Rolls Royce top executive in India and South Asia said the company’s experience in supporting the electrification of the Royal Navy’s warships was of particular significance, including the design and deployment of the world’s first hybrid-electric naval system.
“We believe that we can bring great learnings and value to any future programme envisioned by the Indian Navy for developing electric warships,” he added.
Rolls-Royce is the only manufacturer in the world that has provided navalised marine gas turbine generators into front-line integrated full electric propulsion (IFEP) powered destroyers and aircraft carriers.
Being a key member of the Power and Propulsion Sub-Alliance, Rolls-Royce was responsible for the design, procurement, manufacture, integration, test and delivery of the Queen Elizabeth Carrier ships’ power and propulsion system, which includes the mighty MT30 marine gas turbine and a low voltage electrical distribution system.
Abhishek Singh, Senior Vice President – Defence, India and South East Asia, Rolls-Royce said the Royal Navy ship HMS Queen Elizabeth, which is on India tour, was one of the finest examples of technological excellence in naval warfare.
“We are looking forward to familiarising our Indian customers with Rolls-Royce’s capabilities aboard this majestic warship and to explore areas for collaboration to further strengthen the might and range of the Indian Navy,” Abhishek Singh said.
Richard Partridge, Chief of Naval Systems, Rolls-Royce said the company was well-positioned to partner India for the modernisation of its naval fleet with the right mix of products, experience and capabilities to design, build, deliver and support customised naval systems and solutions.
“Our technologically superior offerings and expertise provide the ideal solutions for developing integrated hybrid-electric and full-electric propulsion for naval vessels, including the integration of the MT30 that brings the most power dense gas turbine to these next generation warships,” Richard Partridge added.
Royal Navy Queen Elizabeth Class carriers
According to British engine maker, the Royal Navy’s new Queen Elizabeth Class (QEC) aircraft carriers operate an IFEP system that is one of the most advanced propulsion systems offering increased power, flexibility and reliability – best suited for large warships.
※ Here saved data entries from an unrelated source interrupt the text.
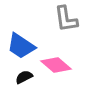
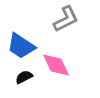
gray L-shape: rotated 108 degrees counterclockwise
pink diamond: rotated 24 degrees clockwise
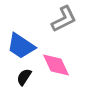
gray L-shape: moved 2 px left
black semicircle: rotated 30 degrees counterclockwise
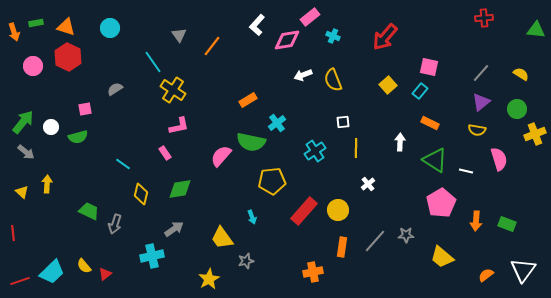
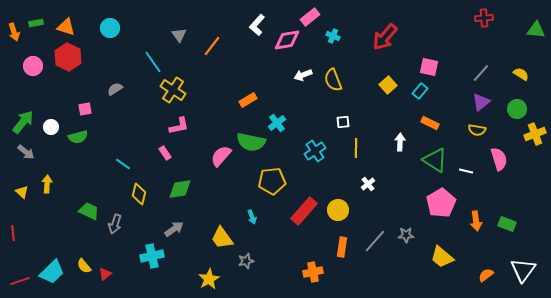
yellow diamond at (141, 194): moved 2 px left
orange arrow at (476, 221): rotated 12 degrees counterclockwise
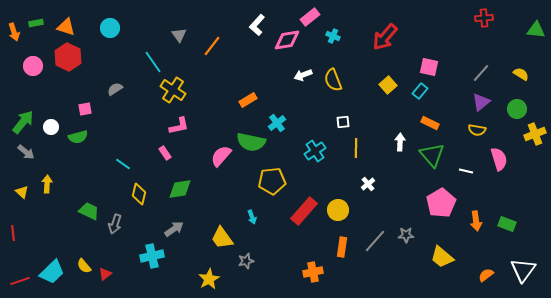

Rolls Royce provides two MT30 marine gas turbine alternators per ship, rated at 36MW, with the power to propel these vessels beyond 25knots.
Rolls-Royce MT30 Engine
The MT30 alone delivers huge design benefits through its power density, significantly reducing the number of gas turbines required to power advanced naval platforms, said the company.
The MT30 also guarantees its power throughout the 50-year service life expectancy of the ship. The QEC also features a complete Rolls-Royce low voltage (LV) electrical distribution system that distributes enough electricity to power the equivalent of 5,000 family homes.
As electrical power system integrators, the British company said, it provides solutions for both hybrid and all-electric naval vessels, optimising performance to satisfy electrical load demands of the future such as advanced sensor, propulsion and combat systems.
Rolls Royce also offers low voltage (LV) electrical power distribution systems for a range of warship and submarine applications.